“Remporter le Grand Prix d’Aix-la-Chapelle était mon rêve de gosse”, Richard Vogel
Voici la réaction de Richard Vogel, lauréat du Grand Prix 5* d’Aix-la-Chapelle avec United Touch S, ce qui lui permet de rester en lice pour le Grand Chelem Rolex :
“Je ne pleure pas souvent, rarement pour des raisons positives, mais aujourd’hui, c’est le cas ! Dans n’importe quel autre Grand Prix, j’aurais été rassuré de savoir que je finirais quoi qu’il en soit sur le podium en débutant le barrage, mais pas aujourd’hui. En rentrant en piste, je savais que j’étais en lice pour le Grand Chelem (après sa victoire dans l’étape de Bois-le-Duc, ndlr) et j’avais vraiment pour objectif de m’imposer dans cette épreuve. Remporter le Grand Prix d’Aix-la-Chapelle était mon rêve de gosse, je ne voulais donc vraiment pas terminer deuxième ou troisième. Connaissant mes adversaires (Sophie Hinners et José Maria Larocca, ndlr), United Touch et moi avions une sacrée pression. J’ai donc décidé d’abattre toutes mes cartes, de ne pas tellement penser aux obstacles, mais plutôt au chronomètre, afin de m’assurer la victoire. Surtout, je voulais faire mieux qu’il y a deux ans (en 2024, pensant qu’il avait gagné, l’Allemand avait levé le poing à la réception de l’ultime vertical, qui était finalement tombé, le reléguant au troisième rang, ndlr). En somme, il y avait beaucoup de pression, car j’avais l’opportunité de marquer l’histoire de ce concours... ou pas !
Pour le parcours initial, j’ai établi un bon plan, que j’ai réussi à suivre, même si j’ai mis un peu de temps à reprendre mon cheval après la rivière. En dehors de cela, il a sauté de façon extraordinaire. Pour la deuxième manche, je suis arrivé en retard à la reconnaissance donc j’ai dû me presser.
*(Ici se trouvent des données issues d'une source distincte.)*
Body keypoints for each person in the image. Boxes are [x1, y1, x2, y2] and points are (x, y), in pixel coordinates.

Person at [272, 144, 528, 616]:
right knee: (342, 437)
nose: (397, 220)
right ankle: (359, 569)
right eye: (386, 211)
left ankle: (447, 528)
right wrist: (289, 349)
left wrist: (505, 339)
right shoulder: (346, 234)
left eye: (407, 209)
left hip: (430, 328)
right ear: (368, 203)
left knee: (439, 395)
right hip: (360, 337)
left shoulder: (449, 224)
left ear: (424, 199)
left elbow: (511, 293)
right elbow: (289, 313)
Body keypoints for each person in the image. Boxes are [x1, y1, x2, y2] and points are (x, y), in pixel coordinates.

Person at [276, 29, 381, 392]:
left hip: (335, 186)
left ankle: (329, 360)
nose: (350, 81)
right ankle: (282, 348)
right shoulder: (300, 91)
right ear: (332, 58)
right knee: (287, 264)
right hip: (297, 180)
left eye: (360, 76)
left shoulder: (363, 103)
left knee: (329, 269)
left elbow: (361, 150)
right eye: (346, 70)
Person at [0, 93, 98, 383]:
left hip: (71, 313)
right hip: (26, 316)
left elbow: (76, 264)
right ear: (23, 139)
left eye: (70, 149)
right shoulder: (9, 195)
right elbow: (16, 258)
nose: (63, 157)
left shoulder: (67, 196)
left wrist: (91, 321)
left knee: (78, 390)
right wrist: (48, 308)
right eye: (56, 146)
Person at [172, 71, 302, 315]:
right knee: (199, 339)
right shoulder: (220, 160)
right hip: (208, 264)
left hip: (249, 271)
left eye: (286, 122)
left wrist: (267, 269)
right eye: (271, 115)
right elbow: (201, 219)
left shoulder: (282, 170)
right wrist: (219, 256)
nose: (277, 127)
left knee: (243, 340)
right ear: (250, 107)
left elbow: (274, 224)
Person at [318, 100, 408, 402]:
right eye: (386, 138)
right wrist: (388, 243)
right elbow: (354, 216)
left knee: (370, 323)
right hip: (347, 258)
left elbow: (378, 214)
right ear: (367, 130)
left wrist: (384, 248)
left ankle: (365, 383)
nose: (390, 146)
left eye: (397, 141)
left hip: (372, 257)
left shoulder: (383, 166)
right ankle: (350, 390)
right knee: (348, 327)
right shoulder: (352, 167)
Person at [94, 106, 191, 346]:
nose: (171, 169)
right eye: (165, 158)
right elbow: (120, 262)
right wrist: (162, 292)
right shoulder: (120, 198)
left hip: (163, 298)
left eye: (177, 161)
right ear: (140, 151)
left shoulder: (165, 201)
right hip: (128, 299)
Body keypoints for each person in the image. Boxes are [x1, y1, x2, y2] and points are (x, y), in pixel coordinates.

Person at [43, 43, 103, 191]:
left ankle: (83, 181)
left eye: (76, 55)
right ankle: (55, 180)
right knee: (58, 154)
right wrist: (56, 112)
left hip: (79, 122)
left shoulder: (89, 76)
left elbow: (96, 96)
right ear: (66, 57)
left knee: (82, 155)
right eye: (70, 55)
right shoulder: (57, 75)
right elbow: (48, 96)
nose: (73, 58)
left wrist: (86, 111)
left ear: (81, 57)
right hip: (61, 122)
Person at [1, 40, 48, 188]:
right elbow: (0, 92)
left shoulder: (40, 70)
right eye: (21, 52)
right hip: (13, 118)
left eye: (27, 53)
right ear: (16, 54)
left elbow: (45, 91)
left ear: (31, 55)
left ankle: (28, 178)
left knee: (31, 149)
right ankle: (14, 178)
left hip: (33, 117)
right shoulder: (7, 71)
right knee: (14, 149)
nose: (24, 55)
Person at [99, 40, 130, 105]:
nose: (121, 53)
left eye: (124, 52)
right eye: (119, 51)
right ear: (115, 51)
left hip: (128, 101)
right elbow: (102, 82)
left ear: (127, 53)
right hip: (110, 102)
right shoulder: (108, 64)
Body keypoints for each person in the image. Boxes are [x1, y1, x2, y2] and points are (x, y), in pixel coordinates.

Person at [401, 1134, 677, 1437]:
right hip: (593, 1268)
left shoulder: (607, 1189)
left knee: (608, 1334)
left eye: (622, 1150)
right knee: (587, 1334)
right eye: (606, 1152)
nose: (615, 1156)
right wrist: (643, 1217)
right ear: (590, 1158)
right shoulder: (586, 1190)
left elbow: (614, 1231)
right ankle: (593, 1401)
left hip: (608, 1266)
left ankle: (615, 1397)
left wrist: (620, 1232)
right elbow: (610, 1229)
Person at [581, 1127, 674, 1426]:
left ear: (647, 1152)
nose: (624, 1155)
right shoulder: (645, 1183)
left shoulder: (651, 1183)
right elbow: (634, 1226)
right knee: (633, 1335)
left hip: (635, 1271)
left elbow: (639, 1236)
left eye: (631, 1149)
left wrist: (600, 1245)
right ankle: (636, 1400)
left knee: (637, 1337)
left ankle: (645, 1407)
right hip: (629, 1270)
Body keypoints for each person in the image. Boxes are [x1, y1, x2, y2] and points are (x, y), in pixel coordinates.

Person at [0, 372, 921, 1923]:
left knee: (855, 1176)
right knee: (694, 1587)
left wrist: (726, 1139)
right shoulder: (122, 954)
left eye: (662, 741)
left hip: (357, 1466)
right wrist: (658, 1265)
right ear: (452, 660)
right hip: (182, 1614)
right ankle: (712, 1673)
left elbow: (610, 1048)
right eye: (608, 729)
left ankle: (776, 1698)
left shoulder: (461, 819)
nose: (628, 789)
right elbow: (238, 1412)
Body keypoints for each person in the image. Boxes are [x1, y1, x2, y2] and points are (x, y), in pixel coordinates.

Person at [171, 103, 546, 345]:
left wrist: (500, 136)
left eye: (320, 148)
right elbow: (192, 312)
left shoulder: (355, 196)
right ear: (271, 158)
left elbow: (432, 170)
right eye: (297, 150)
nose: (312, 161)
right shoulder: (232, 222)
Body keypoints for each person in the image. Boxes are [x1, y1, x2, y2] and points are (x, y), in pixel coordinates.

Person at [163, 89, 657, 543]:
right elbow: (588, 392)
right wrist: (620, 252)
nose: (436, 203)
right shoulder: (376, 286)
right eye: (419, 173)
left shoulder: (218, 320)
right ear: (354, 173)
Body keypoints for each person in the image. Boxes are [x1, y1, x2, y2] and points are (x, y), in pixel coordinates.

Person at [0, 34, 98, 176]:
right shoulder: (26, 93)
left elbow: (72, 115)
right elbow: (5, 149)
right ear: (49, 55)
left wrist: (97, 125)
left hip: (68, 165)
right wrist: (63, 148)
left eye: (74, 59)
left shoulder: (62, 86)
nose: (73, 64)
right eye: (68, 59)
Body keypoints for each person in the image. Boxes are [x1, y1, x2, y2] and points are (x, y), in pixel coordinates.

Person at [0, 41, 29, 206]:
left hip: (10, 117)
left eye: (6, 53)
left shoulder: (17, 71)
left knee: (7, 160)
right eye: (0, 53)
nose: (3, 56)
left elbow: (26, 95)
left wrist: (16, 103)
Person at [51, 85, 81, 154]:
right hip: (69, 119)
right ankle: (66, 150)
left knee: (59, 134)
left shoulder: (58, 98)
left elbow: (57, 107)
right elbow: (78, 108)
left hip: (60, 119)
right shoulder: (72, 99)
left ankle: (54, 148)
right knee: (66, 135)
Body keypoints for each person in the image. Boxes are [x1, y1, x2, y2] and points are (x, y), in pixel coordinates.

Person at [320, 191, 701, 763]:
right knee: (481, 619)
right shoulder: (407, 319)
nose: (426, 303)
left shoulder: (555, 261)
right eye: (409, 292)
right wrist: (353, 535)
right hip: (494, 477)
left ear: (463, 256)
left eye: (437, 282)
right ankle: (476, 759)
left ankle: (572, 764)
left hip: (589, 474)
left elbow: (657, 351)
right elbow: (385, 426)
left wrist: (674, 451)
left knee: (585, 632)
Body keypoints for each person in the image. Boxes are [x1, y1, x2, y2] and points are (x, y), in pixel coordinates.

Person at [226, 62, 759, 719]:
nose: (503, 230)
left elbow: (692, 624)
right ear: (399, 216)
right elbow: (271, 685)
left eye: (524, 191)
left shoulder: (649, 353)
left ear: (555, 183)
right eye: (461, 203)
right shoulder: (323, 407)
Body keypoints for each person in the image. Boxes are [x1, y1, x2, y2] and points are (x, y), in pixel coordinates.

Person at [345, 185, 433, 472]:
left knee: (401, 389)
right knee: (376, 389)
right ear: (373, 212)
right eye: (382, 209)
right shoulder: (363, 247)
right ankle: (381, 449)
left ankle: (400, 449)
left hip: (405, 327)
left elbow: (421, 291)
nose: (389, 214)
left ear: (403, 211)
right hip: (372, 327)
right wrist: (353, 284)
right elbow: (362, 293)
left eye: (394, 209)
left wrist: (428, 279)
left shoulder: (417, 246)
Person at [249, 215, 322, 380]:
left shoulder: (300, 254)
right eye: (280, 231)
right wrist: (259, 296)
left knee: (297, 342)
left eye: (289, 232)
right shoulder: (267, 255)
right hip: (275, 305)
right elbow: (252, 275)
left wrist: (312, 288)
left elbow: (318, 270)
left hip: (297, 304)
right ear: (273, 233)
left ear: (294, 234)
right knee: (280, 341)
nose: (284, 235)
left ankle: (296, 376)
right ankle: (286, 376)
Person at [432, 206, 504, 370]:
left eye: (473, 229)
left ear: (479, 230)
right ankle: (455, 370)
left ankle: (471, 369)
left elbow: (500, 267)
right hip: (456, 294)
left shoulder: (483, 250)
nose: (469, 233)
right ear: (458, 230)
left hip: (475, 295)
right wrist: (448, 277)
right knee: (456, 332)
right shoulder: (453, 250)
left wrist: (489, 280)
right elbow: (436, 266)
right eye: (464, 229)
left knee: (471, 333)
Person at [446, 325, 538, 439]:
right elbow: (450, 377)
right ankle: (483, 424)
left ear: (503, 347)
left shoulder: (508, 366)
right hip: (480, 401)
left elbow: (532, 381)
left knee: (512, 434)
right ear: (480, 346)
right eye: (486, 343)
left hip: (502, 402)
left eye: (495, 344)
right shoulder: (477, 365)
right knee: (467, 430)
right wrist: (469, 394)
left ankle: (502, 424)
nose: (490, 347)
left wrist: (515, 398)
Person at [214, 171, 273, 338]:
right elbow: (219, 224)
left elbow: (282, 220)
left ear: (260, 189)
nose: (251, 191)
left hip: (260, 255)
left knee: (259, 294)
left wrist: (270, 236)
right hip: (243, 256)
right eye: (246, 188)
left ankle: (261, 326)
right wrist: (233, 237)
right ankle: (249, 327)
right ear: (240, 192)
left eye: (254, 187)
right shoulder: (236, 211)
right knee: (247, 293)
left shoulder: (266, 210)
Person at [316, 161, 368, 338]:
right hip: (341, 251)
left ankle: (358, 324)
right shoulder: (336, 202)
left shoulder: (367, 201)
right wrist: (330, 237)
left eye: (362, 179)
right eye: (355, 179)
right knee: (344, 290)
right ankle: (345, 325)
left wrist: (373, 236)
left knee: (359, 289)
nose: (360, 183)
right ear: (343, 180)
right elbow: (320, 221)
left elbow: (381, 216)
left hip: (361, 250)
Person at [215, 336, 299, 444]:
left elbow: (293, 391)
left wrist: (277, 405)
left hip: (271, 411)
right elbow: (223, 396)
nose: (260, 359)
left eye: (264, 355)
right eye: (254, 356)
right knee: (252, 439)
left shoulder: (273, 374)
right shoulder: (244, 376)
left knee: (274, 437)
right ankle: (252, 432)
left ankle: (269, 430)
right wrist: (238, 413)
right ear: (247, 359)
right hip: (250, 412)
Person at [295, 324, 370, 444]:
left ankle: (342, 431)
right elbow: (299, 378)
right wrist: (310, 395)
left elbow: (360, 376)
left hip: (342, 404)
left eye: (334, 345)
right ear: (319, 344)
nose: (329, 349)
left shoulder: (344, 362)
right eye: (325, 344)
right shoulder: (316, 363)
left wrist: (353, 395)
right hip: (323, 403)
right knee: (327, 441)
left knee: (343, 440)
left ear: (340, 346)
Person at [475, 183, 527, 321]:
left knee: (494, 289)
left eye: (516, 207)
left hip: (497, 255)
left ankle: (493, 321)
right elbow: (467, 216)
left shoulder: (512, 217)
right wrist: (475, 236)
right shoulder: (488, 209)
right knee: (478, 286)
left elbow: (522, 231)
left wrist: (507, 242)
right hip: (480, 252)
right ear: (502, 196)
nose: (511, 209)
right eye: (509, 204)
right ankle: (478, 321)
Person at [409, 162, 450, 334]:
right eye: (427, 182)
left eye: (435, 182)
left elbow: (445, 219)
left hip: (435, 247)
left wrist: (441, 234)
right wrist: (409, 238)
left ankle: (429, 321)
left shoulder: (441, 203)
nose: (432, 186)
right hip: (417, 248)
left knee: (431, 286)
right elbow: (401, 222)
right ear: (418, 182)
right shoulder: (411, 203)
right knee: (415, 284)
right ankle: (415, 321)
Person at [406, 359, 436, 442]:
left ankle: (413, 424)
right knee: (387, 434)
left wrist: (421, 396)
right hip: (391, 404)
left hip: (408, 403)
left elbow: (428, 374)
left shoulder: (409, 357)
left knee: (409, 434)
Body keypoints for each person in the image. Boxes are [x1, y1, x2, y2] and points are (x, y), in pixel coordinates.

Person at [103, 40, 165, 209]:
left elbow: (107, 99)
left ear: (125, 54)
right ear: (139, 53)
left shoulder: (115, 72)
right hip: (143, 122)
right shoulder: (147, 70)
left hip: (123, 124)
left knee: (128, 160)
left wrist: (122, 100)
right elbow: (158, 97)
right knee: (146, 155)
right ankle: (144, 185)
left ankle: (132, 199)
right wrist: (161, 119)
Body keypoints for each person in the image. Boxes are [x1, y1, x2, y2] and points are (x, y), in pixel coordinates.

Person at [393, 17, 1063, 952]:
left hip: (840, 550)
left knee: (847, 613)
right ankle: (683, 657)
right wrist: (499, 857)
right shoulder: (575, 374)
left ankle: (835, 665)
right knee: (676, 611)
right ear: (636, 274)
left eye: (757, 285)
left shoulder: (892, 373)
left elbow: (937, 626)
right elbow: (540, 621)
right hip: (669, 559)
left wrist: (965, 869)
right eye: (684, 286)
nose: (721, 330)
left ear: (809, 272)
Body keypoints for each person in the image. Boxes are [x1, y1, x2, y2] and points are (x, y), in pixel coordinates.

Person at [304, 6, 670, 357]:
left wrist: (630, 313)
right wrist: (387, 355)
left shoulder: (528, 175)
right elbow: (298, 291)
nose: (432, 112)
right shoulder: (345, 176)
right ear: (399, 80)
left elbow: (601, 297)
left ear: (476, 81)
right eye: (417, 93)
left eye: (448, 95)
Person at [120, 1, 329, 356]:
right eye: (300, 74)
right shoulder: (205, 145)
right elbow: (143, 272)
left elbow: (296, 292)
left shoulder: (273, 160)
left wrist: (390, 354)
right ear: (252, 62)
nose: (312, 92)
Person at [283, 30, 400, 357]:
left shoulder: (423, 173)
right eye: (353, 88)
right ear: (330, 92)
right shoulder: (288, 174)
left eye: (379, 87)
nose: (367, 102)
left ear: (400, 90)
Je n’ai pas eu beaucoup de temps pour calculer les distances du barrage. D’ailleurs, en entrant en piste pour le barrage, j’ai vu un obstacle aux couleurs du Grand Chelem Rolex que je n’avais pas en tête lors de la reconnaissance. Je n’avais en tout cas pas prévu de le sauter ! (Rires) J’ai donc demandé s’il faisait partie du parcours, et quelqu’un sur la piste m’a rassuré en me disant que non. J’ai donc pu me concentrer à nouveau et suivre mon plan initial, qui a manifestement été le bon.
Pour être honnête, je ne pense pas du tout au Grand Chelem pour le moment (s’il remportait le Grand Prix de Calgary, en septembre, Richard Vogel deviendrait le deuxième cavalier de l’histoire à réussir cet exploit, après l’Écossais Scott Brash, ndlr). Je suis infiniment reconnaissant que Rolex organise ce que je considère comme les meilleurs concours, et soutienne ce Grand Chelem. Je suis extrêmement heureux et je compte profiter de cette victoire avant de me projeter. Il me faudra certainement quelques jours ou semaines pour en prendre la mesure, et une fois le moment venu, je me concentrerai sur l’objectif de Calgary.
Cette victoire n’est pas seulement la mienne, c’est aussi celle de toute une équipe. Tout mon entourage est ici, y compris le maréchal qui accompagne United Touch depuis des années, ou encore mes deux grooms de concours. Nous avions cet objectif au calendrier depuis longtemps, donc je suis ravi pour eux.
Comme beaucoup de mes collègues, je pense qu’Aix-la-Chapelle est le meilleur concours au monde. Chevaux et cavaliers sont accueillis dans les meilleures conditions possibles. Ce qui rend ce concours unique, ce sont les spectateurs, qui nous encouragent toujours et ont une grande compréhension du sport. Ils ont conscience qu’ils assistent à du très haut niveau, ce qui nous donne des ailes quand nous galopons sur le stade de la Soers. Sans une telle atmosphère, les chevaux ne seraient pas aussi galvanisés.
Je dois dire que compter sur un partenaire comme United Touch, qui est capable de franchir n’importe quel obstacle, m’aide à bien dormir. Si lui ne peut pas franchir un obstacle en particulier, alors aucun autre cheval ne le pourra.”